| Text excerpt |
How deep does your denial go? Do you deny that East and West Germany are now united into one country? Do you deny that the German government has commissioned the construction of more than 20 new coal-fired power plants? Do you deny that the electricity regulator placed a cap on the amount of renewable energy being fed into the grid due to the disruption it was causing because its episodic and generally unpredictable nature?
I have provided a comment above about the sort of idiocy that is taking place in the world in the name of GHG alarmism, in that case in Myanmar – a pathetically poor country that can ill afford any ludicrously expensive solar electric boondoggle – which is the direct result of the manic rush to find some way to get customers for these unaffordable and ill-considered technologies. That is has been promoted as a way to get the country off its reliance on hydro power is the very definition of ‘green’ insanity.
Do you deny that it is crazy to deem, as California has, that hydro power is not a form of renewable energy? How deep, gogostoyke, how deep?

godostoyke
Reply to  Crispin in Waterloo but really in Yogyakarta
September 2, 2014 8:56 pm

@crispin “Do you deny that the German government has commissioned the construction of more than 20 new coal-fired power plants?”
I don’t agree with the construction of any coal-fired power plants. However, it must be noted that “the German Energy Agency expects 11.3 GW of coal capacity to be added and 18.5 GW closed by 2020—a net decrease of at least 7.2 GW”, according to Amory Lovins (http://blog.rmi.org/separating_fact_from_fiction_in_accounts_of_germanys_renewables_revolution).

| Request 1 |
According to the text excerpt, why did the electricity regulator cap the amount of renewable energy fed into the grid? Answer in one to three sentences.

Data items
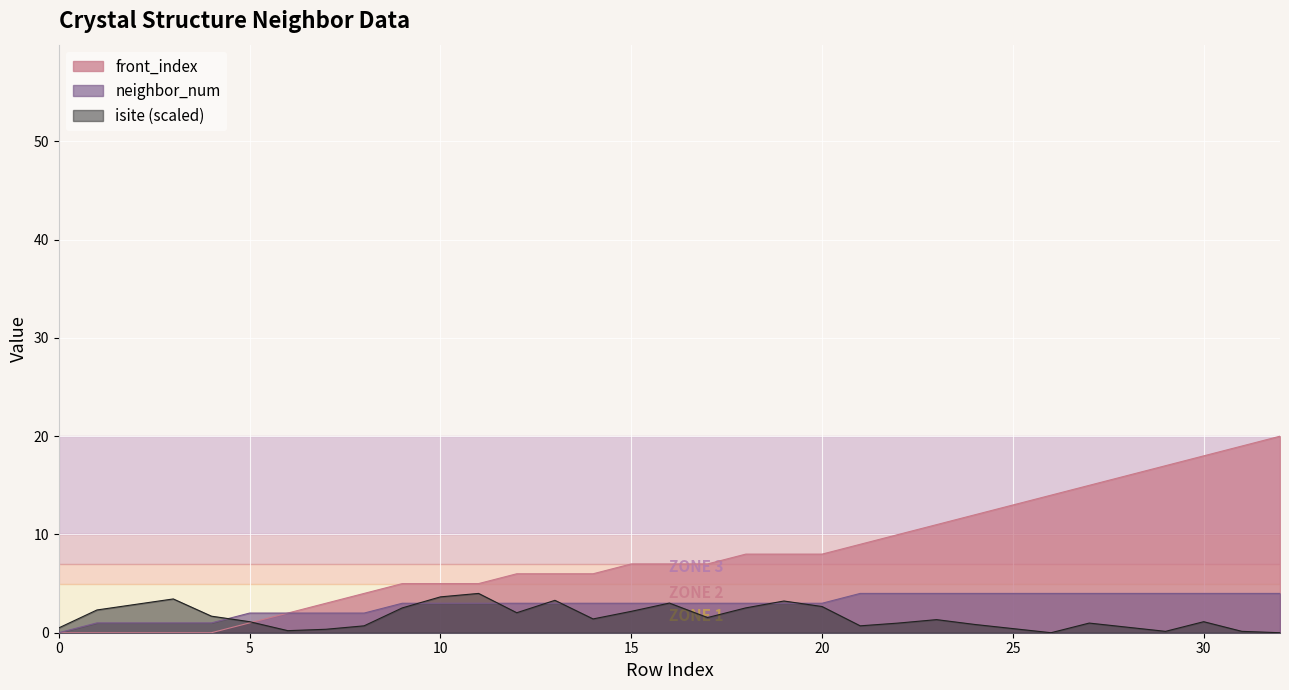

What is the greatest value displayed?

20.0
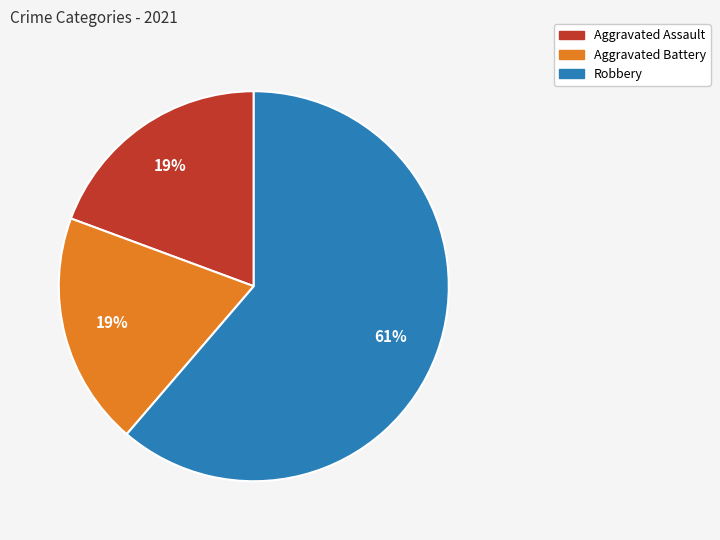

To the nearest percent, what is the average slice percentage?

33%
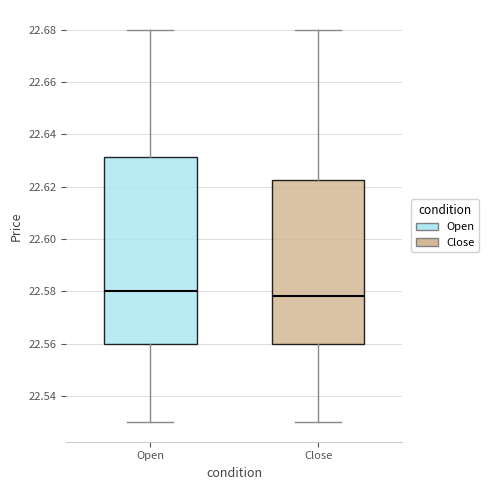

Reading left to right, transcribe this box plot: for each box, give where its median line is, the range the box spans, and where its two whiskers end, as read against the y-axis. The values are not printed on the chart, so give them approximately, as read against the axis.

Open: median 22.580, box 22.560 to 22.632, whiskers 22.530 to 22.680
Close: median 22.578, box 22.560 to 22.622, whiskers 22.530 to 22.680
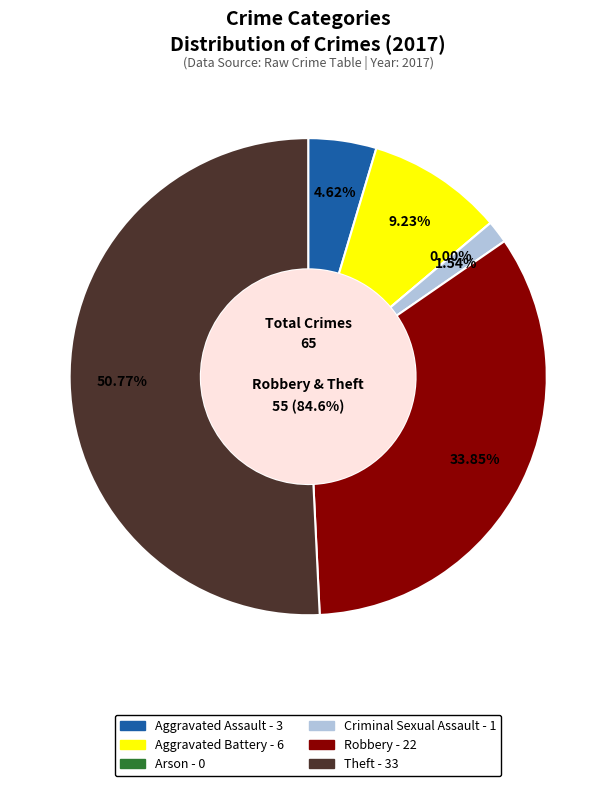

True or false: Robbery accounts for 47% of the total.

False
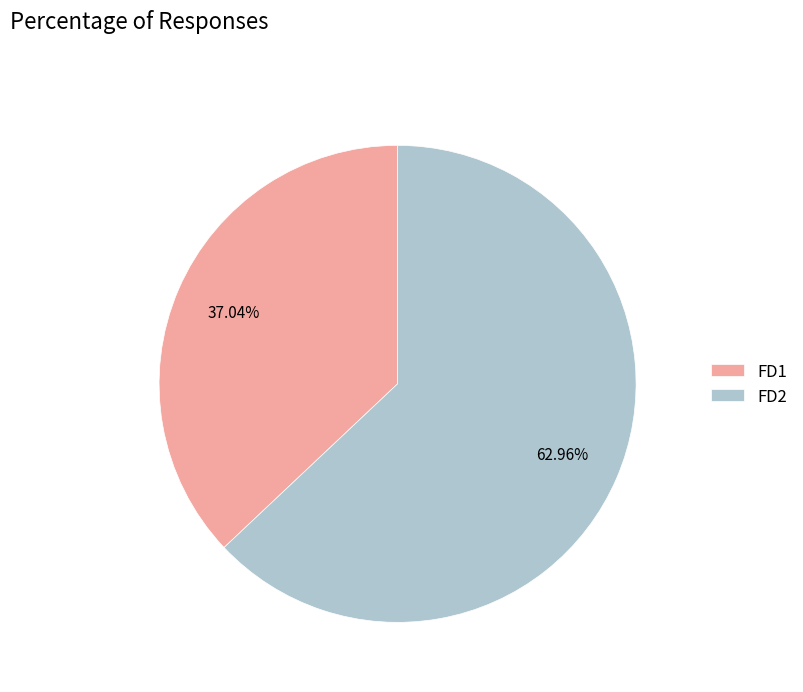

Which has a higher value, FD1 or FD2?

FD2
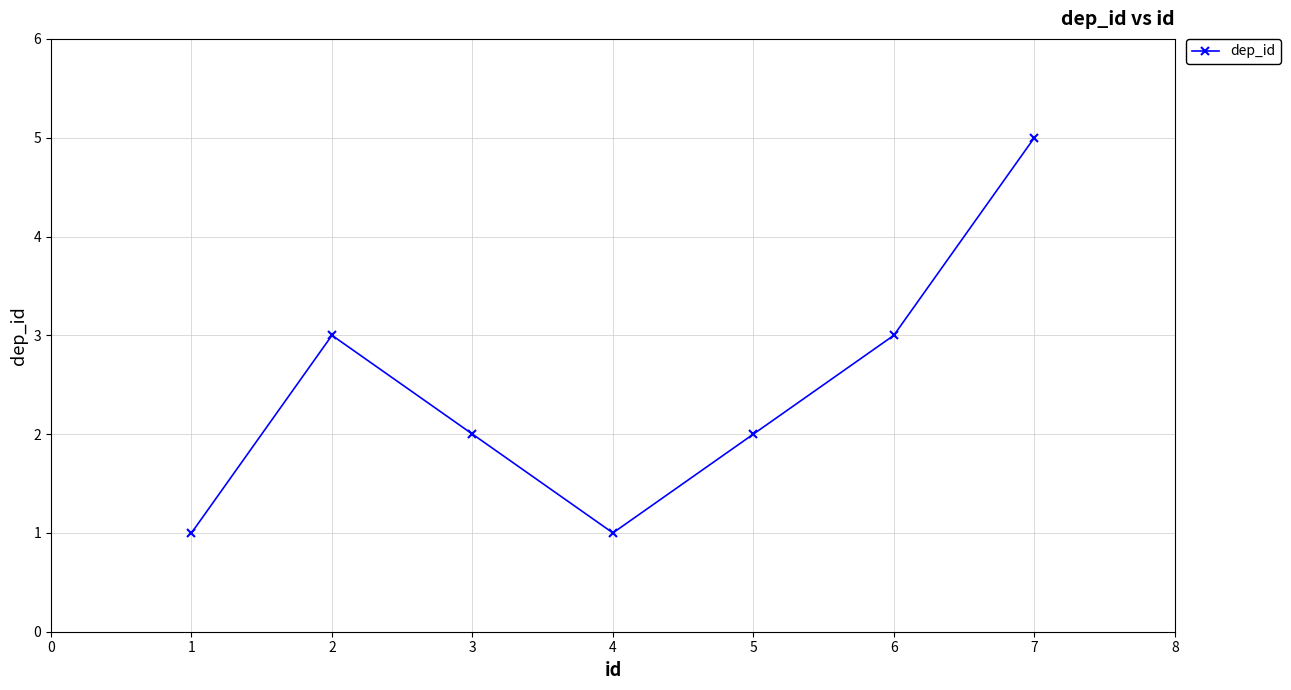

What is the difference between the maximum and minimum values?

4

| Request 2 |
Please recast the entries from the line containing "Reading left to" through the end of the entries as a numbered list, with both ends included. Leave out blank lines and the pictures.

| Response area 1 |
The regulator capped the renewable energy fed into the grid because it was causing disruption. The excerpt attributes that disruption to the episodic and generally unpredictable nature of renewable energy.

| Response area 2 |
1. Reading left to right, transcribe this box plot: for each box, give where its median line is, the range the box spans, and where its two whiskers end, as read against the y-axis. The values are not printed on the chart, so give them approximately, as read against the axis.
2. Open: median 22.580, box 22.560 to 22.632, whiskers 22.530 to 22.680
3. Close: median 22.578, box 22.560 to 22.622, whiskers 22.530 to 22.680
4. True or false: Robbery accounts for 47% of the total.
5. False
6. Which has a higher value, FD1 or FD2?
7. FD2
8. What is the difference between the maximum and minimum values?
9. 4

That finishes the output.